::: TEXTE FOURNI :::

Être Humaniste, c’est se dire que le chemin vers la rectitude, intellectuelle, morale, n’est pas chose aisée mais ne peut s’acquérir que par une démarche initiatique qui dure toute une existence.

Être Humaniste, c’est refuser que l’être humain, son Frère, ne sombre dans cette bassesse si facile mais hélas si confortable.

Être Humaniste, c’est à la fois être humble vis à vis de soi et ambitieux pour les autres.

Forain a toujours respecté cette définition. Il a travaillé sur lui-même. Il a appris à se connaître tel qu’il était, à connaître ses défauts, à connaître ses failles, à connaître ses limites.

Il a avancé.

Il a compris que la vie était là pour tailler ce morceau de pierre brute qu’est chaque être humain, afin de le polir, afin de le rendre meilleur.

Il a compris que tous les Hommes ne partageaient pas cette vision.

Il a compris qu’il devrait se battre pour espérer voir le Monde poursuivre son chemin vers une Humanité meilleure et plus éclairée.

::: DONNÉES EXTRAITES :::

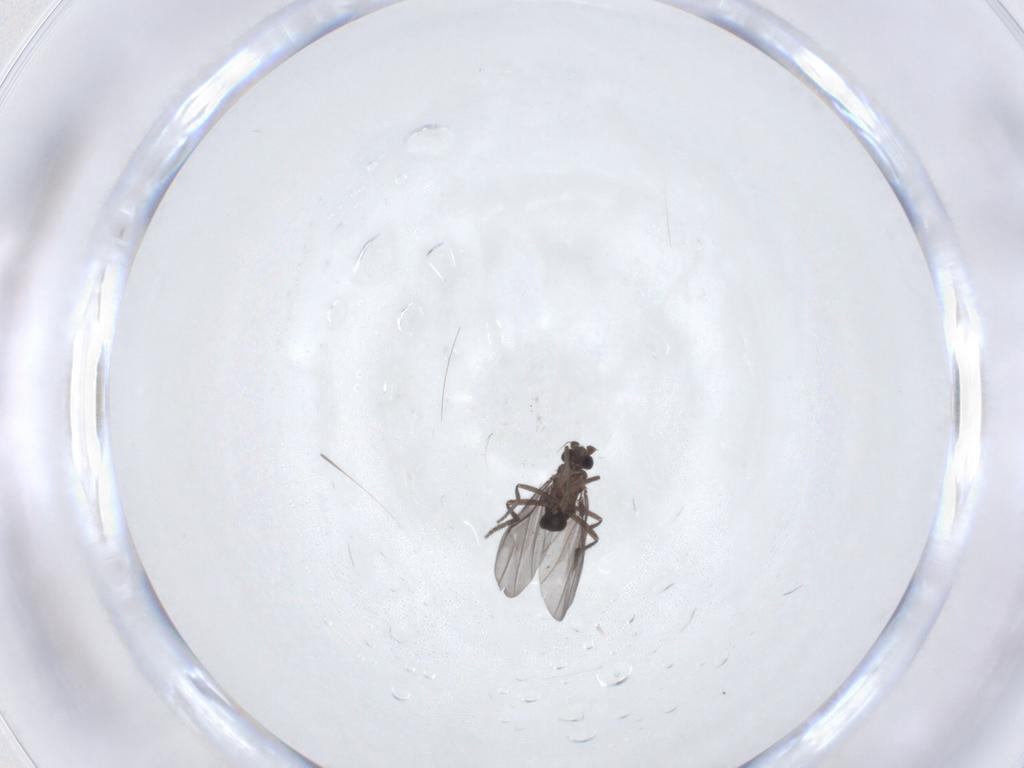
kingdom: Animalia
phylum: Arthropoda
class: Insecta
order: Diptera
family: Phoridae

:::

_SÉRIE DE CONSIGNES_:
• a. D'après le texte sur l'humanisme, dans quel but la vie doit-elle tailler « ce morceau de pierre brute qu'est chaque être humain » ? Répondez en une à trois phrases.
• b. Prolongez le texte sur l'humanisme à partir de sa dernière phrase.

_RÉPONSES PAR CONSIGNE_:
• a. Elle doit le tailler afin de le polir et de le rendre meilleur. C'est ce que Forain a compris en travaillant sur lui-même.

• b.
Il a compris enfin qu’il y laisserait la vie mais que l’Humanisme continuerait de vivre grâce à son sacrifice et à celui de ces Frères d’armes et de conviction…

Nous devons tous nous en souvenir puisque lui s’est rappelé de chacun, pendant ces semaines de torture, pour n’en livrer aucun…

Il était un résistant, il est devenu un symbole.

Son combat s’est déroulé il y a soixante six ans, mais ses convictions, sa vision du Monde et même ses craintes demeurent toujours d’une criante actualité.

Aussi, je terminerai comme j’ai commencé, en me tournant vers vous les Citoyens de demain.

Gardez toujours une place dans votre coeur pour François Verdier, gardez toujours un peu de ce Forain si lointain pour nourrir vos indignations de demain.

Il vous guidera d’une manière saine et forte, comme il a pu guider mon esprit dès que j’ai eu l’occasion de rencontrer le sien.

Alors, Chers Collégiens, je terminerai mon propos en vous exhortant à croire en l’avenir, comme François Verdier a pu y croire…

Comme le disait Edmond Rostand, « C’est la nuit qu’il est beau de croire à la Lumière ».

Forain a cru à la Lumière. Il y a cru au coeur de la nuit, jusqu’à y sacrifier sa vie.

J’ai donc confiance, nous avons tous confiance, en vous pour que jamais la nuit ne revienne hanter l’Humanité.

C’est à vous d’écrire les pages de demain, il est donc temps pour moi de vous laisser la parole…

Je vous remercie.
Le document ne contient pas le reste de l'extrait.